EXCERPTED PASSAGE |
•••••

# slippers ??



## hoggie (Feb 11, 2007)

Has anyone here made children's slippers? I am sure I have seen a thread somewhere but can't find any by searching 

DD needs a new pair and I thought it might be fun to try to make her a pair - any ideas?

hoggie


----------



## Maura (Jun 6, 2004)

How warm do they need to be? You could use worsted or heavier yarn and knit her up a pair of socks, but with an open elfish kind of top instead of ribbing.


----------



## hoggie (Feb 11, 2007)

That sounds like it would do the trick - they need to be cozy more than too warm. 

hoggie


----------



## PETSNEGGS (Oct 7, 2005)

hoggie, if you crochet I have a pattern for some that are real cute and I could get it to you. Let me know. also how old is she? I also have a pattern that is sewn.


----------



## giraffe_baby (Oct 15, 2005)

I have made these ( EASY!!) but the sizes arent very accurate.. I cut out adult small, and it fits my 8 yr old!!

•••••

SOURCE DATA |
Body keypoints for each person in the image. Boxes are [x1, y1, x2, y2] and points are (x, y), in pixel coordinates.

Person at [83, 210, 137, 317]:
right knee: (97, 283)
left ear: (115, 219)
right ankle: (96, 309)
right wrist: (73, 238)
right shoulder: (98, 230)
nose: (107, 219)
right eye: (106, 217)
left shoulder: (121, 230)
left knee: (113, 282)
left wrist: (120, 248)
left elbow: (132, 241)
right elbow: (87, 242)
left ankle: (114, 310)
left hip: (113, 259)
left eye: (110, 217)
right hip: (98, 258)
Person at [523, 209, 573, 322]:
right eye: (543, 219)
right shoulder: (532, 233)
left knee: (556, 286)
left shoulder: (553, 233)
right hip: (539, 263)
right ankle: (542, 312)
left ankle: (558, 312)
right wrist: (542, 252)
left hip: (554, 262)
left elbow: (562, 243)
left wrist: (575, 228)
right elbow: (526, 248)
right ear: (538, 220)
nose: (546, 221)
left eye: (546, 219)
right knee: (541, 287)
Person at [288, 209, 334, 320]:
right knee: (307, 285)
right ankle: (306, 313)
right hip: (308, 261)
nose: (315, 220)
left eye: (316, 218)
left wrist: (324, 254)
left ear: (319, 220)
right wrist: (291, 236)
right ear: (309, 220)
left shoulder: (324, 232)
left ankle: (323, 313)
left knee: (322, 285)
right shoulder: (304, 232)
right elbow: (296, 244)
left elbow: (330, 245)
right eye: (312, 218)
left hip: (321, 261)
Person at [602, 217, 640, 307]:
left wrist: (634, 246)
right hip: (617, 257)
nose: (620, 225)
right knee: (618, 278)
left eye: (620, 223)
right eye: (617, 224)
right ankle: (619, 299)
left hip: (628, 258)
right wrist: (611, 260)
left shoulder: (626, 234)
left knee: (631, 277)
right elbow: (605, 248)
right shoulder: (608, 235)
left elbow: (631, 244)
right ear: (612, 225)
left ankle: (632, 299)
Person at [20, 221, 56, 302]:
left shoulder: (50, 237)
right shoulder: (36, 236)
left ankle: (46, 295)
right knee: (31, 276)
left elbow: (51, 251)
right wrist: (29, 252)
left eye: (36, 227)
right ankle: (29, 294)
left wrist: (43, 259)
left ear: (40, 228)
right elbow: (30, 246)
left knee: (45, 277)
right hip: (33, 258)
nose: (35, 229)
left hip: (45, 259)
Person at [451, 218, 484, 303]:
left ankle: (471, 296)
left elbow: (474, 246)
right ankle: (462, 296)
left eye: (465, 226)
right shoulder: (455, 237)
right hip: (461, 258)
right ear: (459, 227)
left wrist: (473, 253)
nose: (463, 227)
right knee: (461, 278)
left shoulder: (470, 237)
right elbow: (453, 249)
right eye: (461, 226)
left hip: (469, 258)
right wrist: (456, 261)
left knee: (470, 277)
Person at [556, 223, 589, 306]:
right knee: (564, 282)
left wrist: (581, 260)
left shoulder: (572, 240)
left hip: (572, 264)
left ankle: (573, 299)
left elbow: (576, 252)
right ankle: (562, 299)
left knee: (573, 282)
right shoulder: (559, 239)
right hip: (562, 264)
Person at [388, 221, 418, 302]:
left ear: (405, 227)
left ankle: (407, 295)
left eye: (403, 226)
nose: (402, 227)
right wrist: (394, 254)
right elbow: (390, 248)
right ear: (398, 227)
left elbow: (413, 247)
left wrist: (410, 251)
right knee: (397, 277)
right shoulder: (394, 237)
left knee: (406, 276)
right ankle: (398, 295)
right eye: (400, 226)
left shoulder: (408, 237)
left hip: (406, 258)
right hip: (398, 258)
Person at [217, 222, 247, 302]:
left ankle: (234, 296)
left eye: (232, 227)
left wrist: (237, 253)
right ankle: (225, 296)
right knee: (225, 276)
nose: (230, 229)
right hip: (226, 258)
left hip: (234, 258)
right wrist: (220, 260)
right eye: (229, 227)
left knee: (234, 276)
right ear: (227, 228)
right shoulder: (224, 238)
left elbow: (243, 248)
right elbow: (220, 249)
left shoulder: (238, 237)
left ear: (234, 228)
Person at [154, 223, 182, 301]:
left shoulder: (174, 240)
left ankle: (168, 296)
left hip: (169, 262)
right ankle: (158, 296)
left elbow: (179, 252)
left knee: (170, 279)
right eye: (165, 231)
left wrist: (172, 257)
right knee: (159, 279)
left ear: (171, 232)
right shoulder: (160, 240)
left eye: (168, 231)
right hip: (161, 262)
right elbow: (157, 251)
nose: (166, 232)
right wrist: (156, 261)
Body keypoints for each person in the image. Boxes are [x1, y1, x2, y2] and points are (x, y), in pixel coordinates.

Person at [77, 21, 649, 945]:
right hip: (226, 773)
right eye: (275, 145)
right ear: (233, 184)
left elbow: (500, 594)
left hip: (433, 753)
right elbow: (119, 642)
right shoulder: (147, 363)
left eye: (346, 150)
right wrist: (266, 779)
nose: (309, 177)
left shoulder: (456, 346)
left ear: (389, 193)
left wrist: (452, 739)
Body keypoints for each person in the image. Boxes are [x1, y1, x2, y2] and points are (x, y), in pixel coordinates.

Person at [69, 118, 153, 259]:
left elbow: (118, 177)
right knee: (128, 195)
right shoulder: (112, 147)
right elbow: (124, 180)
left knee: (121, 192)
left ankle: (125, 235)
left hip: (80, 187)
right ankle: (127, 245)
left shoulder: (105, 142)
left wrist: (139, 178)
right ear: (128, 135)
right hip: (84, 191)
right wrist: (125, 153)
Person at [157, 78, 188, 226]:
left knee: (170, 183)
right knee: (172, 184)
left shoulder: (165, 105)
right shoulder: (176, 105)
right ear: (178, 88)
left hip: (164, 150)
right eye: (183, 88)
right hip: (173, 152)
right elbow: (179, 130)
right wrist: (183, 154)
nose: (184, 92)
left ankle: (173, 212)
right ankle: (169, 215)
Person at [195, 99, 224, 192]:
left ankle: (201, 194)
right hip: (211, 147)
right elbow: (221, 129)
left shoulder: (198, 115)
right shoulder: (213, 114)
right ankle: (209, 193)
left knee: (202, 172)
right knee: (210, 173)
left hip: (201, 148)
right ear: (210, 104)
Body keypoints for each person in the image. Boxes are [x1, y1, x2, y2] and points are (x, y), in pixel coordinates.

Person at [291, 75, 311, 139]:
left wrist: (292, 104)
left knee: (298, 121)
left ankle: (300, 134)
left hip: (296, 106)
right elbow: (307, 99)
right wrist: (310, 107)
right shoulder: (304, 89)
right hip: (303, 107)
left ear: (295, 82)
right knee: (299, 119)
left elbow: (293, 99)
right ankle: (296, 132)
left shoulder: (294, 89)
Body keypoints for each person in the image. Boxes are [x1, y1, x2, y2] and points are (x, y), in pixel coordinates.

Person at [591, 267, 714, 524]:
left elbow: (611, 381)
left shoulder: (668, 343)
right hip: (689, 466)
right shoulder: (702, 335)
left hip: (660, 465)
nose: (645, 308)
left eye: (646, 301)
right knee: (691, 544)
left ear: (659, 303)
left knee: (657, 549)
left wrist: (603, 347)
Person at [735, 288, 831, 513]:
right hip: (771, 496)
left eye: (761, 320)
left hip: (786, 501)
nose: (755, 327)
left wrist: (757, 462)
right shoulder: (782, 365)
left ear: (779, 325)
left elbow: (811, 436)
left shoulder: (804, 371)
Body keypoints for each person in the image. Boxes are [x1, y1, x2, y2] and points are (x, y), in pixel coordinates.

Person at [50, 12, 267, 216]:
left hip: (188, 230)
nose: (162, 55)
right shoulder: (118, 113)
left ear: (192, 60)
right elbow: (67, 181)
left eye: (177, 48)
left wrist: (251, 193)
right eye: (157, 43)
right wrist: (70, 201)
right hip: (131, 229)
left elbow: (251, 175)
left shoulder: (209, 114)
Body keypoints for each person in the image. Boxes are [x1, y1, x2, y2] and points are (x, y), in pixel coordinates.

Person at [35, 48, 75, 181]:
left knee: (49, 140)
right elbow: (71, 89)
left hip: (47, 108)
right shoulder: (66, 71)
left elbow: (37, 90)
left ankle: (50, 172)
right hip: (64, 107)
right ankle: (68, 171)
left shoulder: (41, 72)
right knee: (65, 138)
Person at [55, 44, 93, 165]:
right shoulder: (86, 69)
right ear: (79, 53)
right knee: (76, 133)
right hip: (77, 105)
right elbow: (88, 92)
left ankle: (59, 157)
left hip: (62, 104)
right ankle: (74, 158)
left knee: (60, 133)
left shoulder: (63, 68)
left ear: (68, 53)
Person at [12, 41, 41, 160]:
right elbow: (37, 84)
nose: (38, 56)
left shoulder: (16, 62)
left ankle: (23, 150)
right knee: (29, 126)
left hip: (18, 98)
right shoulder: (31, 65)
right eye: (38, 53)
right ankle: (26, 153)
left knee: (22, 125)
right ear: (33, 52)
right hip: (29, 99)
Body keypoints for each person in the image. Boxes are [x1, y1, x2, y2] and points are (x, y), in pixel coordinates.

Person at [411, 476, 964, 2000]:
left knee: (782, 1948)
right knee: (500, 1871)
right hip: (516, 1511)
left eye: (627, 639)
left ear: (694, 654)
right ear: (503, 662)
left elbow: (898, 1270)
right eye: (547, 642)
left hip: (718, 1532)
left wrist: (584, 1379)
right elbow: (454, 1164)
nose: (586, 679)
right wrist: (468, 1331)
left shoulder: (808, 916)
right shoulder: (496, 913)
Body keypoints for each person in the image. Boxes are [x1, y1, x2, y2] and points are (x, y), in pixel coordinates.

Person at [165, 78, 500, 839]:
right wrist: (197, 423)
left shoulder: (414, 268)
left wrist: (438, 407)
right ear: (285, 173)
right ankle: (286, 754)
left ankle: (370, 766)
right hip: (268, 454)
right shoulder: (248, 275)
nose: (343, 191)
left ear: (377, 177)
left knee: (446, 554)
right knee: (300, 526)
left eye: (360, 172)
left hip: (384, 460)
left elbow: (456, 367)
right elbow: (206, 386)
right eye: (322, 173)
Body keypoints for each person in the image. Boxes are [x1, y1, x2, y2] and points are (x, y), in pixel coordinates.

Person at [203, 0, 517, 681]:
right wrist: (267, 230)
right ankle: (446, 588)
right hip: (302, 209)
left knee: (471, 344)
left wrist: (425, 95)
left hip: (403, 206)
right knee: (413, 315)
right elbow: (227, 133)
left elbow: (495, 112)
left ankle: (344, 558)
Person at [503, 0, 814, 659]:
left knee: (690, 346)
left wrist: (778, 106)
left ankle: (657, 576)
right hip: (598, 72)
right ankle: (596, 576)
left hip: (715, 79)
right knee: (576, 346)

•••••

STUDY QUESTIONS |
• 1. In the thread on children's slippers, translate this sentence into Spanish: "You could use worsted or heavier yarn and knit her up a pair of socks, but with an open elfish kind of top instead of ribbing."
• 2. Carry the thread on children's slippers forward from its final post.

RESULTS IN ORDER |
• 1. Podrías usar lana de grosor worsted o más gruesa y tejerle un par de calcetines, pero con una parte superior abierta, como de duende, en lugar de punto elástico.

• 2.
http://www.p2designs.com/images/patterns/sox-FrogSlipper.html


----------



## hoggie (Feb 11, 2007)

Petsneggs - I don't crochet unfotunately. On the to do list  but haven't managed that one yet. 

She is just 6

giraffe_baby - that is the one I remember seeing  You say they wer eeasy to make - are they comfy?

hoggie


----------



## Wisconsin Ann (Feb 27, 2007)

oh my...those do look comfy and easy, Giraffe-baby. (I'd love to know how you came up with that name, btw)

I just printed off the instructions for the adult large, and i've got some fleecey fabric around here somewhere. Might sew a light leather soul on them....we'll see how productive i'm feeling.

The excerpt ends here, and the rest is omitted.